POLICEMAN. What is it?

CINDERELLA (softly as if it were a line from the Bible). Their exquisite smallness and perfect shape.

POLICEMAN (with a friendly glance at the Venus). For my part I’m partial to big women with their noses in the air.

CINDERELLA (stung). So is everybody (pathetically). I’ve tried. But it’s none so easy, with never no butcher’s meat in the house. You’ll see where the su-perb shoulders and the haughty manners come from if you look in shop windows and see the whole of a cow turned inside out and ‘Delicious’ printed on it.

POLICEMAN (always just). There’s something in that.

CINDERELLA (swelling).

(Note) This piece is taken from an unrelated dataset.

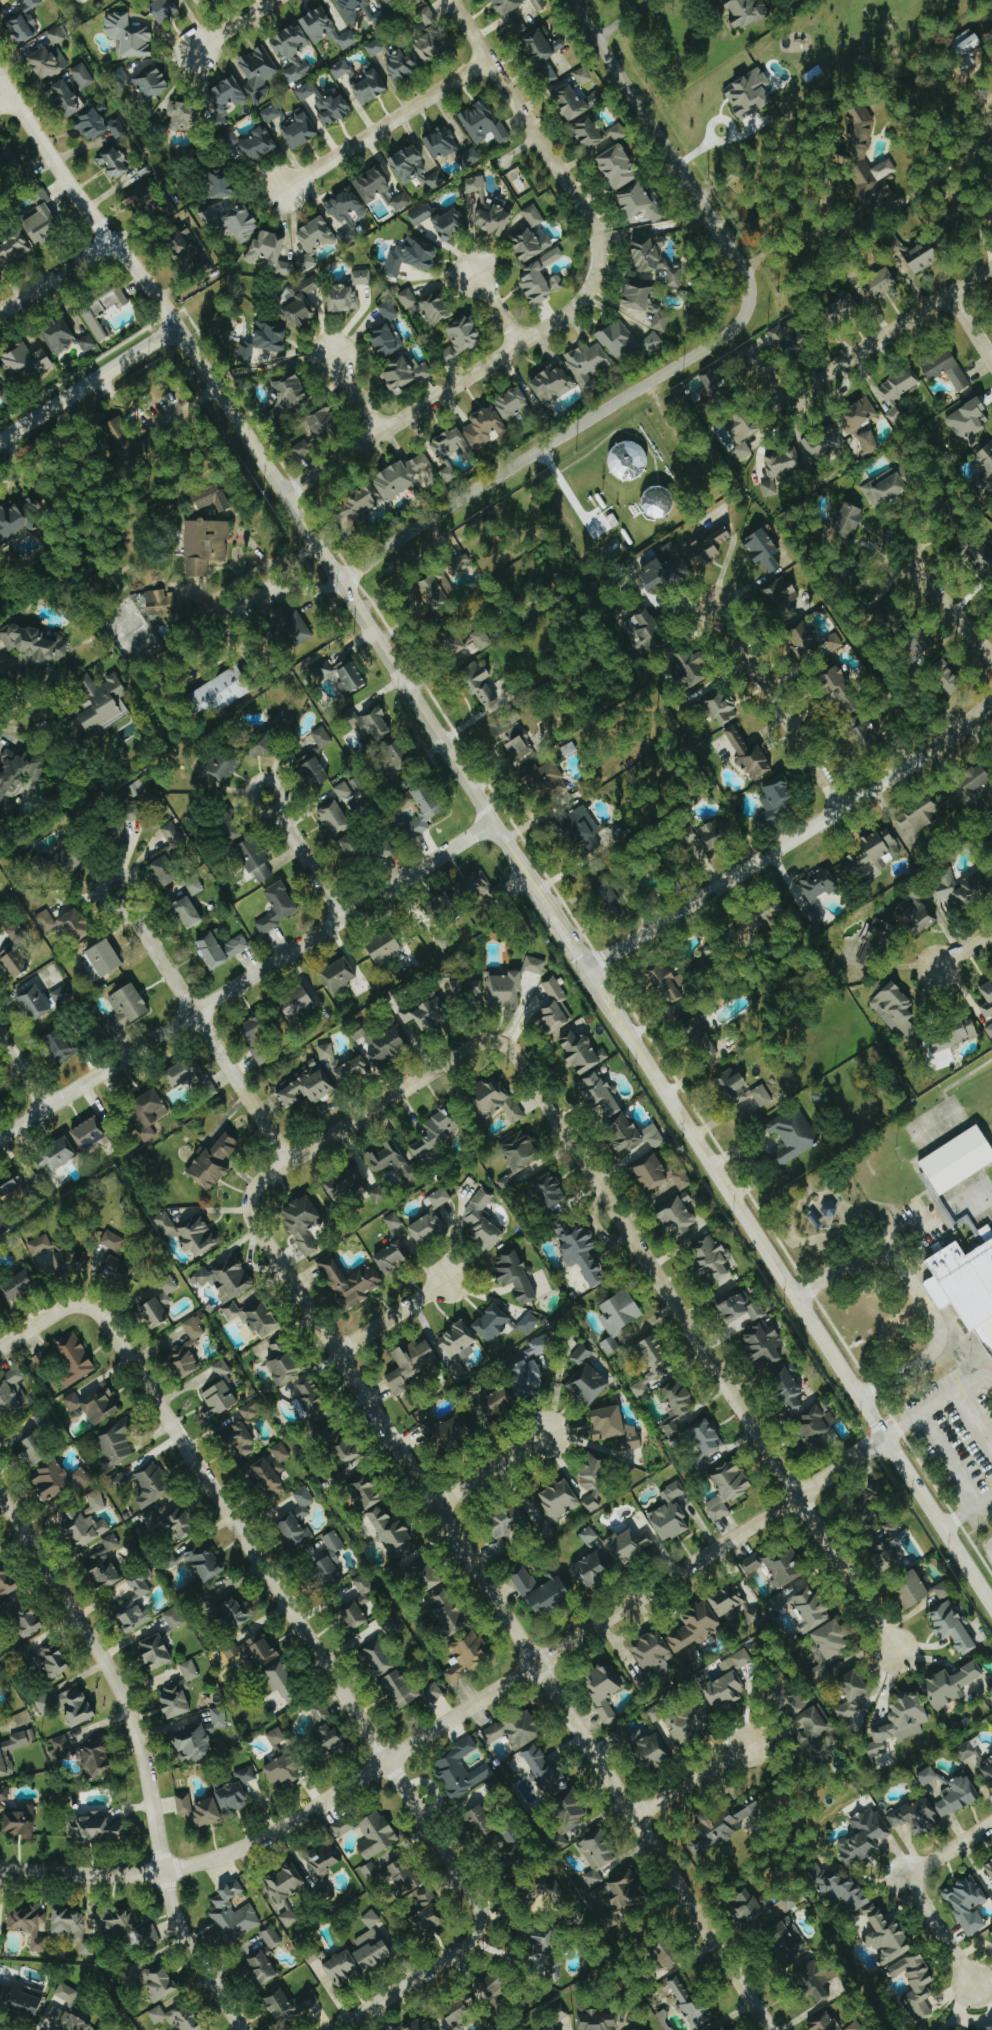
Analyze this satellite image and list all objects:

But it doesn’t matter how fine the rest of you is if you doesn’t have small feet.

POLICEMAN. I never gave feet a thought.

CINDERELLA. The swells think of nothing else. (Exploding.) Wait till you are at the Ball. Many a haughty beauty with superb uppers will come sailing in—as sure of the prize as if ‘Delicious’ was pinned on her—and then forward steps the Lord Mayor, and, utterly disregarding her uppers, he points to the bottom of her skirt, and he says ‘Lift!’ and she has to lift, and there’s a dead silence, and nothing to be heard except the Prince crying ‘Throw her out!’

POLICEMAN (somewhat staggered by her knowledge of the high life). What’s all this about a ball?

(CINDERELLA sees she has said too much and her mouth shuts.)